Texto proporcionado ->
◇ ◇ ◇ ◇ ◇ ◇ ◇

E s lógico que la sociedad reaccione de forma airada y preocupada ante la paliza que una docena de menores de trece y catorce años propinaron hace unos días a una niña de ocho en un colegio balear. También tiene todo el sentido que la Fiscalía de Menores tome cartas en el asunto y que la Policía investigue las circunstancias del caso. Lo que no parece razonable es que ese suceso no provoque de inmediato una reflexión profunda sobre el tipo de sociedad que contribuimos a generar.

En la era de la información y la comunicación, resulta inconcebible esta acción ominosa. Y tenemos parte de la culpa como sociedad por no prestar la suficiente atención a determinados indicadores alarmantes: Machismo desde la infancia y aterrador en la adolescencia, consumismo a ultranza y una cultura enfocada a la búsqueda de beneficios inmediatos que ha sustituido a la del esfuerzo.

◇ ◇ ◇ ◇ ◇ ◇ ◇

Entradas de datos almacenadas:
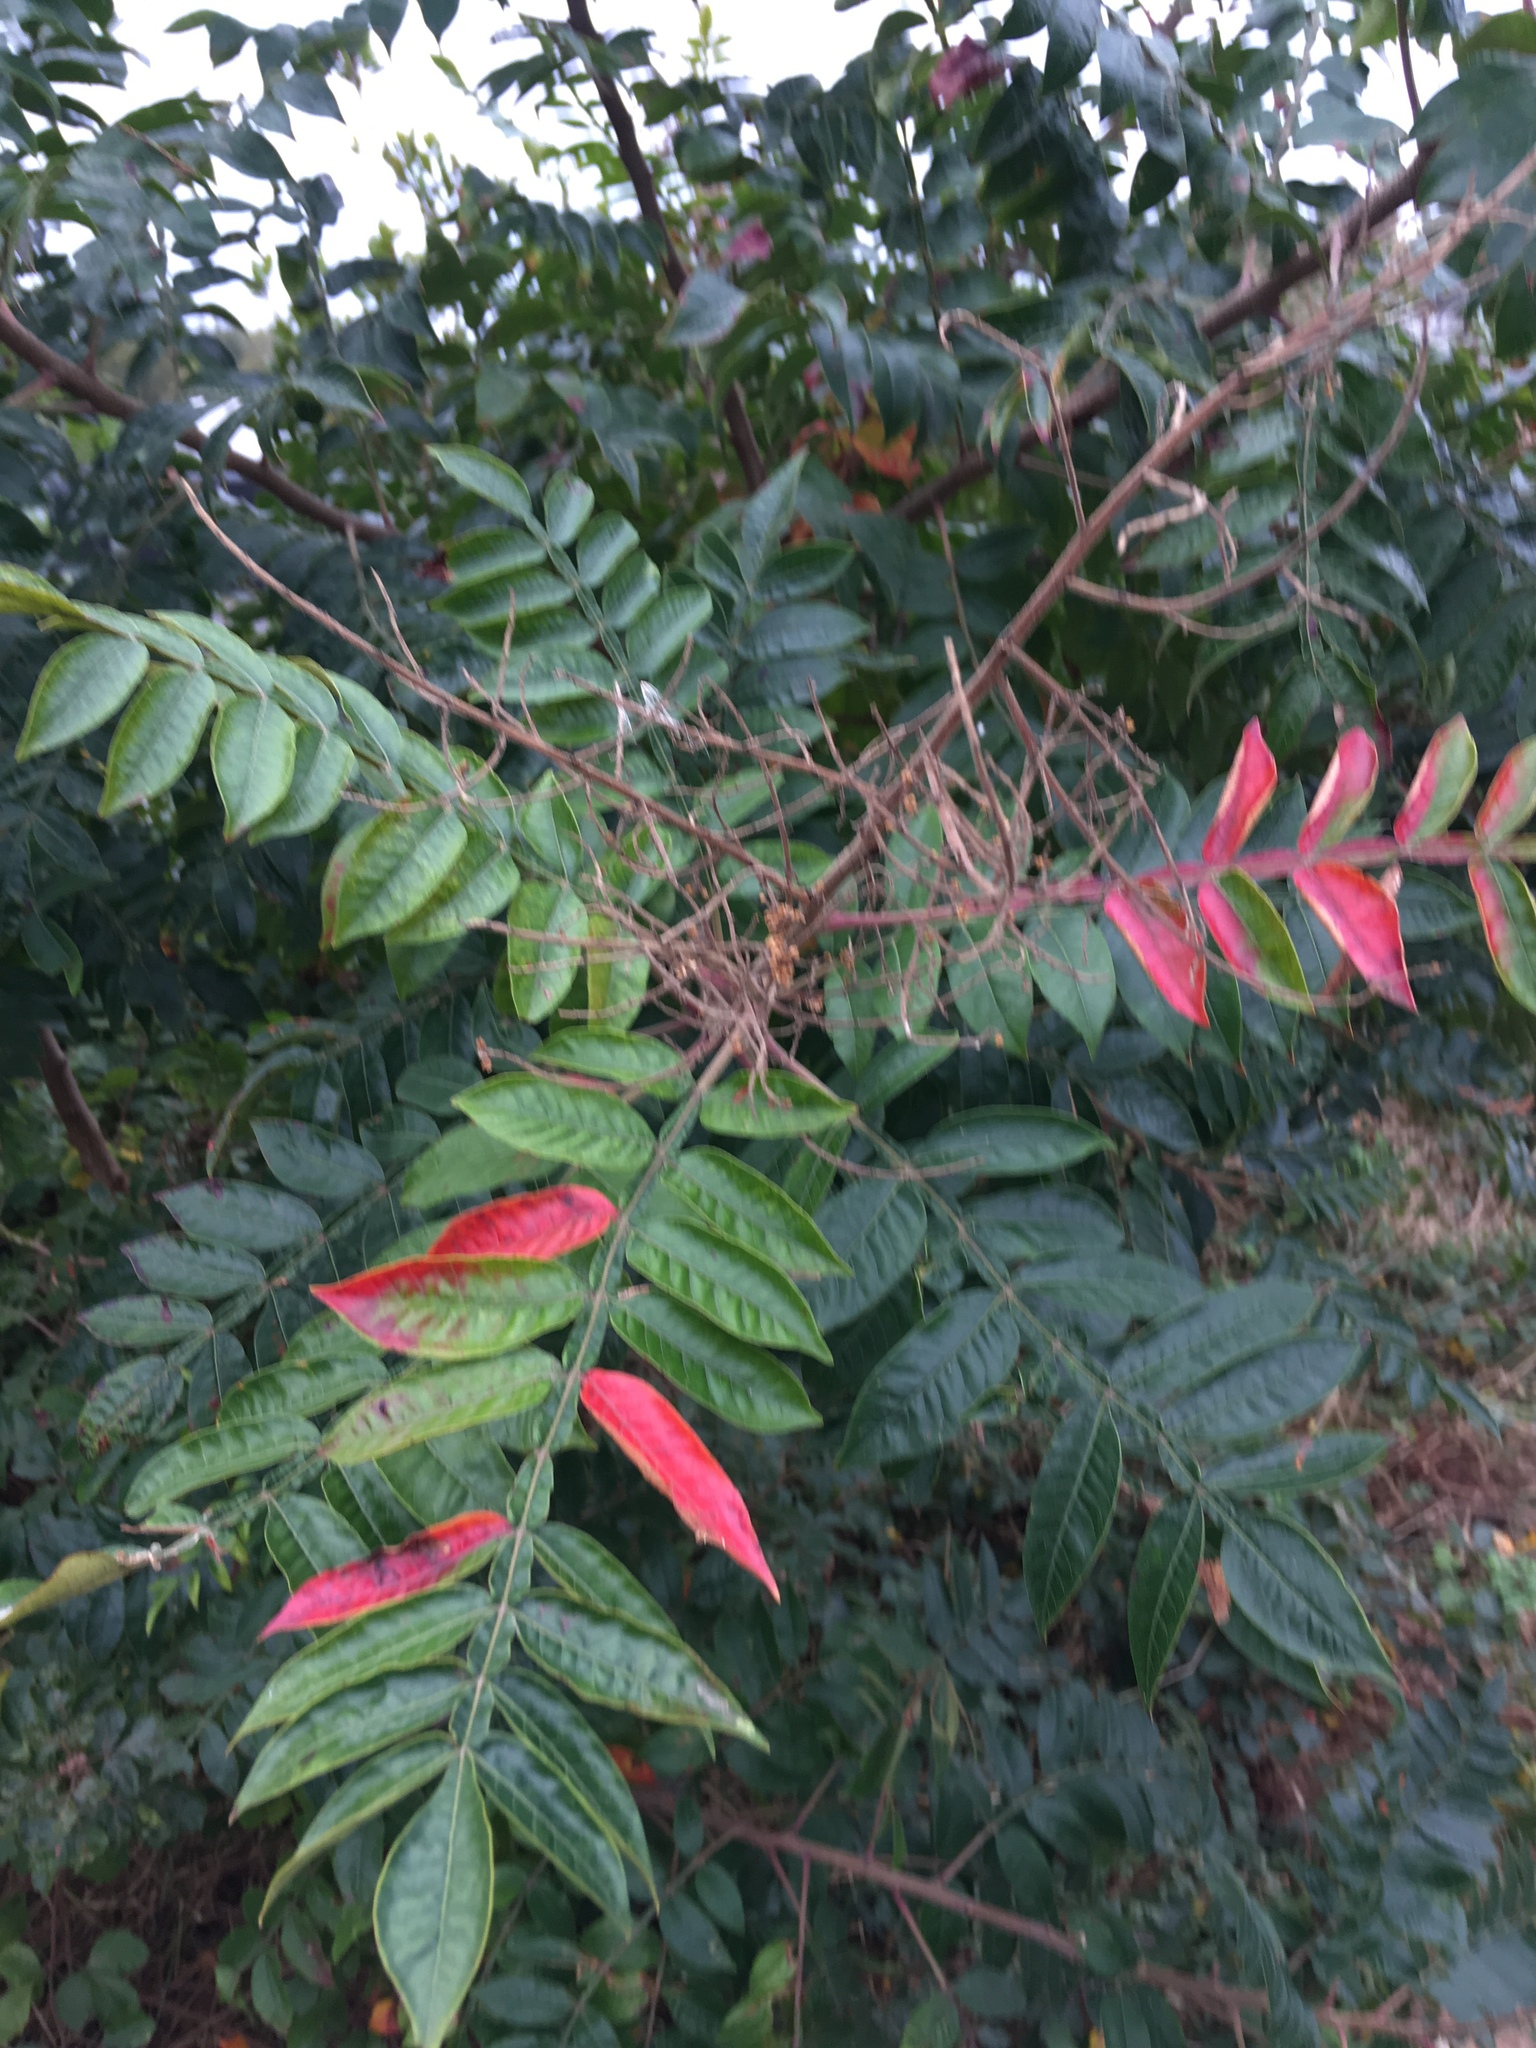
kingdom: Plantae
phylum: Tracheophyta
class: Magnoliopsida
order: Sapindales
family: Anacardiaceae
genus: Rhus
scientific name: Rhus copallina
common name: Shining sumac
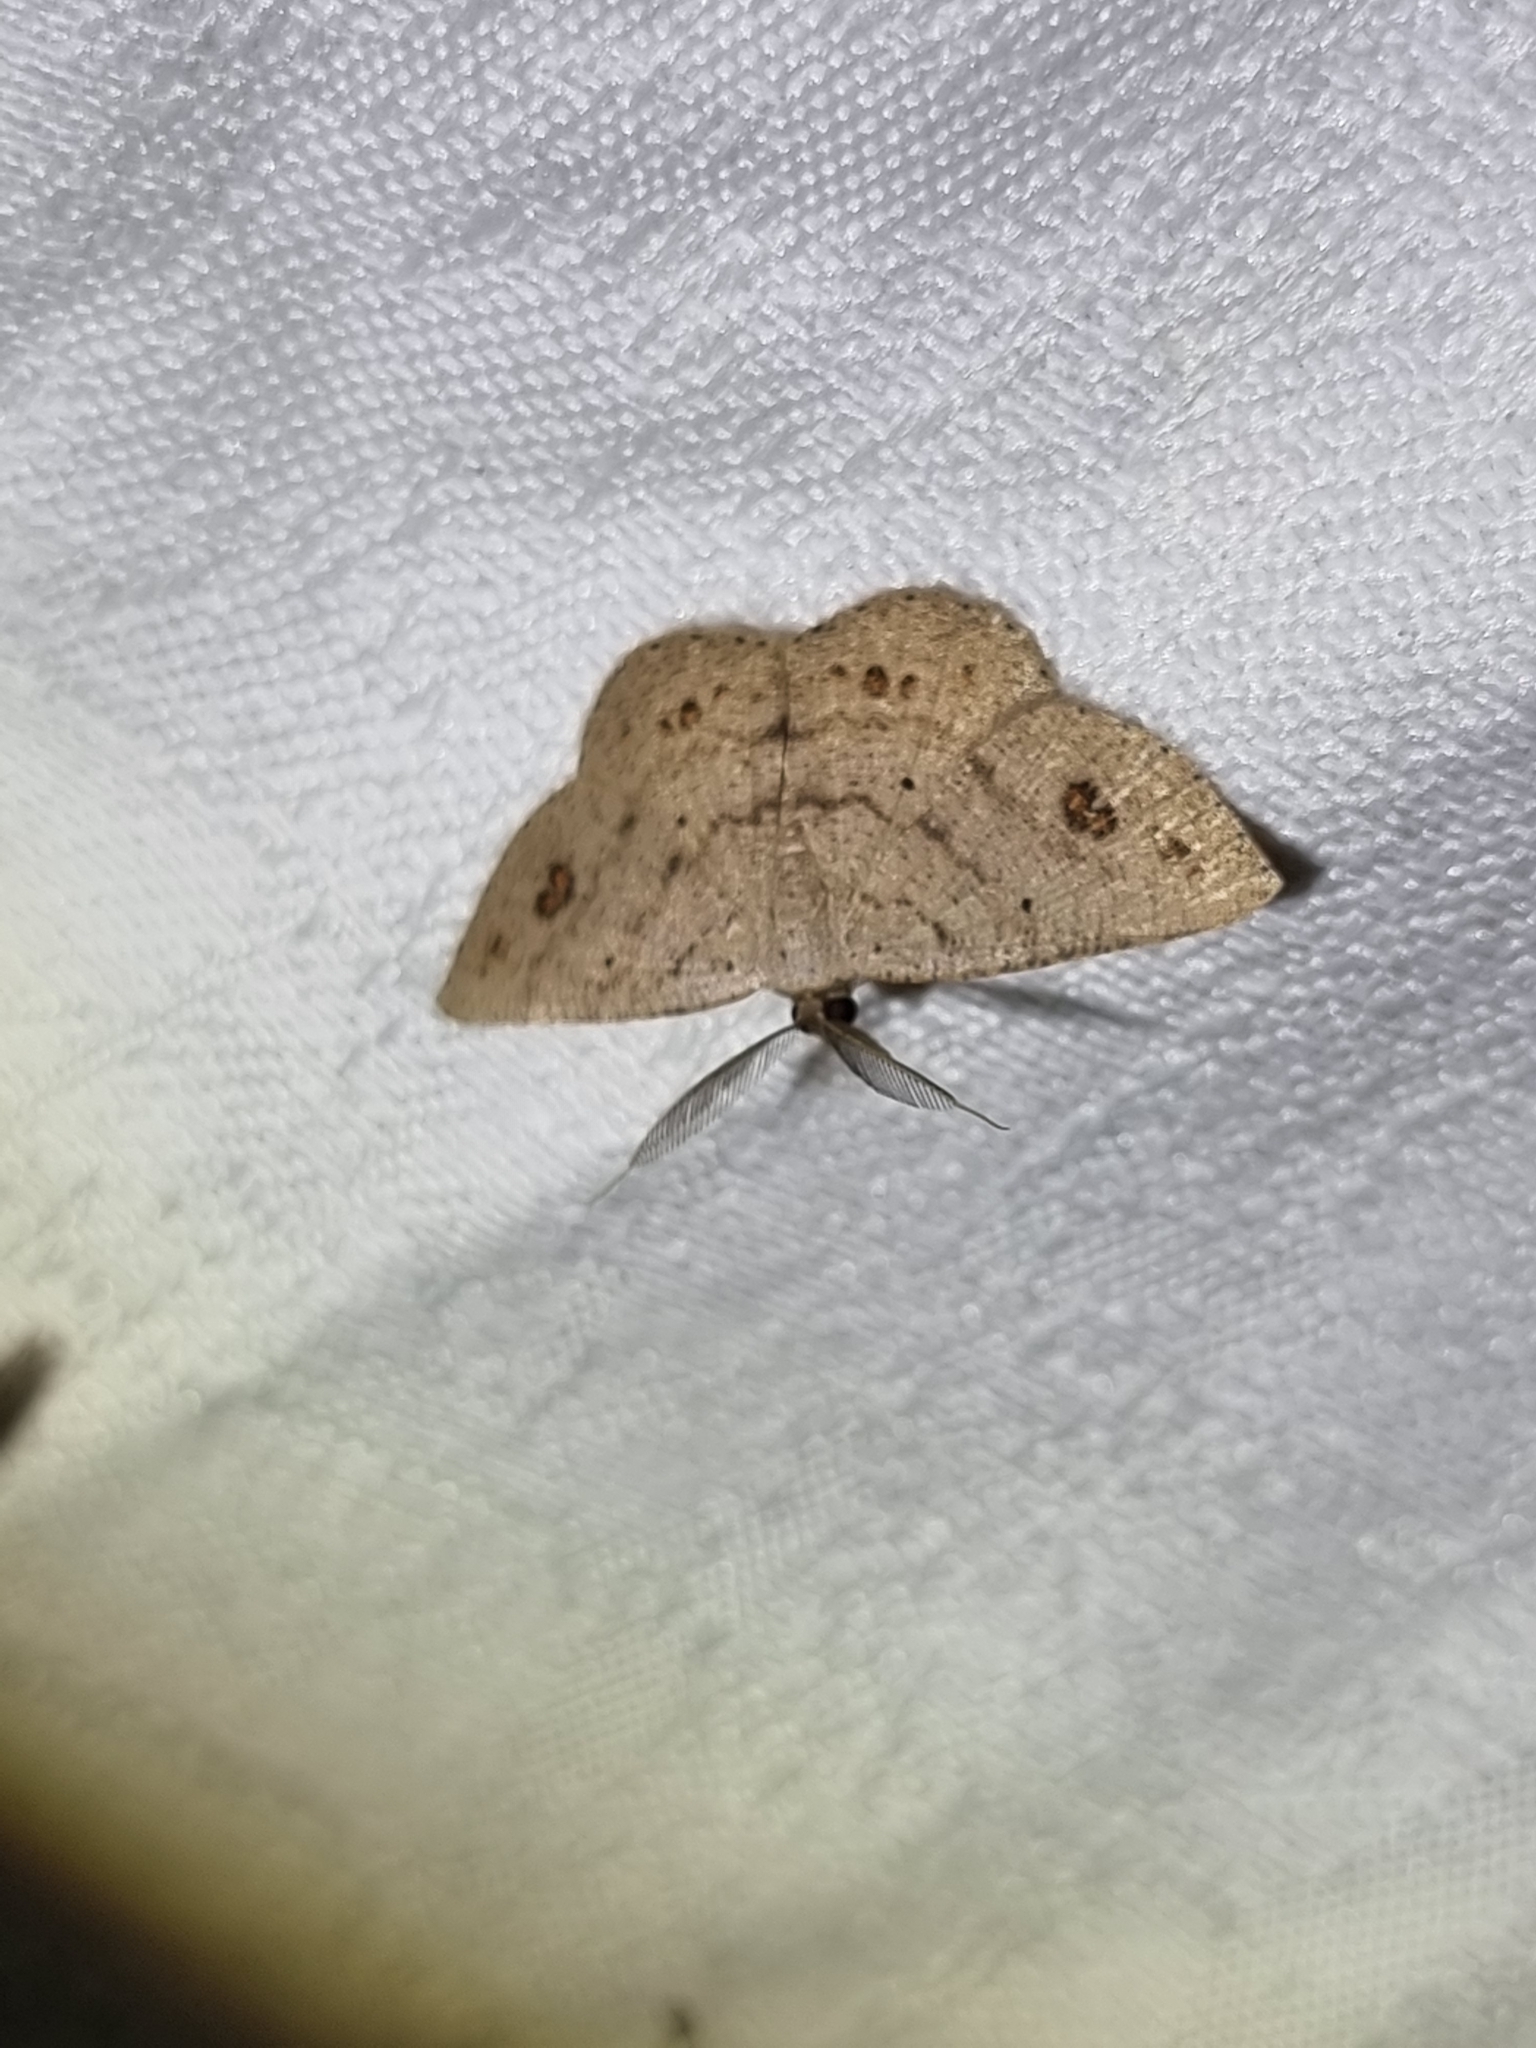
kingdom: Animalia
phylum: Arthropoda
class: Insecta
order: Lepidoptera
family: Geometridae
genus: Casbia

◇ ◇ ◇ ◇ ◇ ◇ ◇

Según el texto proporcionado, ¿cuántos años tenía la niña que recibió la paliza en el colegio balear?

Ocho años.